TASK DETAILS. Output each record below exactly, leaving any picture out of the copy.

ENTRIES SHOWN Start Marker

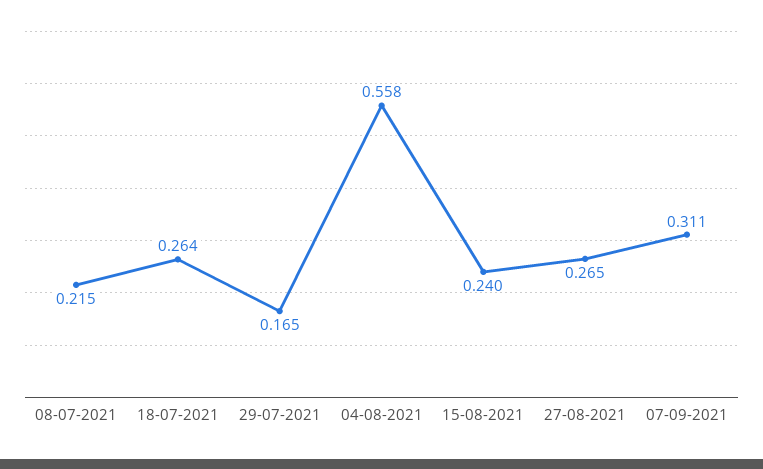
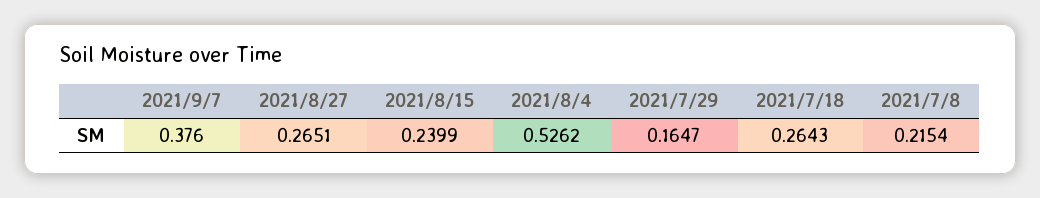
04-08-2021: 0.558 -> 0.5262
07-09-2021: 0.311 -> 0.376

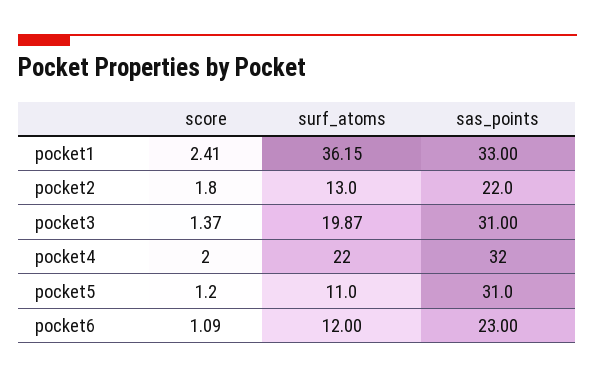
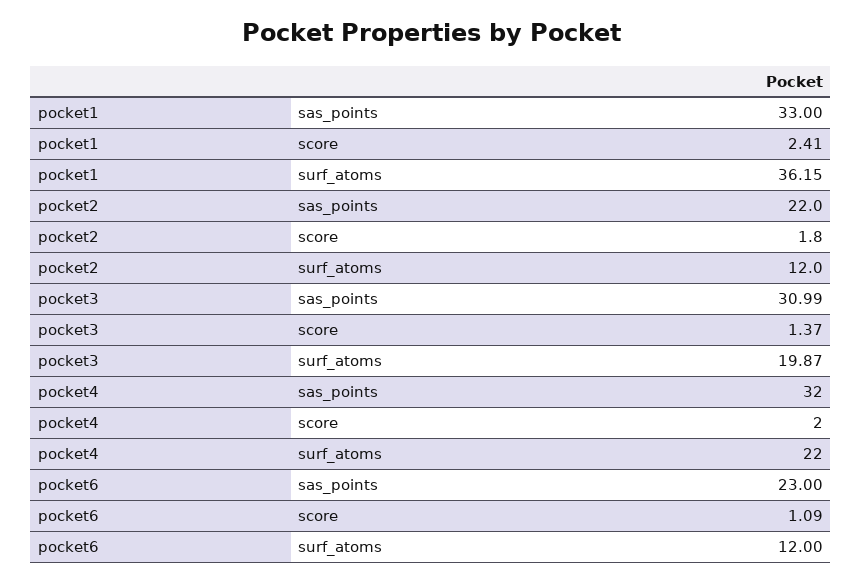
surf_atoms, pocket2: 13 -> 12
sas_points, pocket3: 31 -> 30.99
score, pocket5: 1.2 -> none
surf_atoms, pocket5: 11 -> none
sas_points, pocket5: 31 -> none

ENTRIES SHOWN End Marker

RESULT OF THE TASK.
04-08-2021: 0.558 -> 0.5262
07-09-2021: 0.311 -> 0.376

surf_atoms, pocket2: 13 -> 12
sas_points, pocket3: 31 -> 30.99
score, pocket5: 1.2 -> none
surf_atoms, pocket5: 11 -> none
sas_points, pocket5: 31 -> none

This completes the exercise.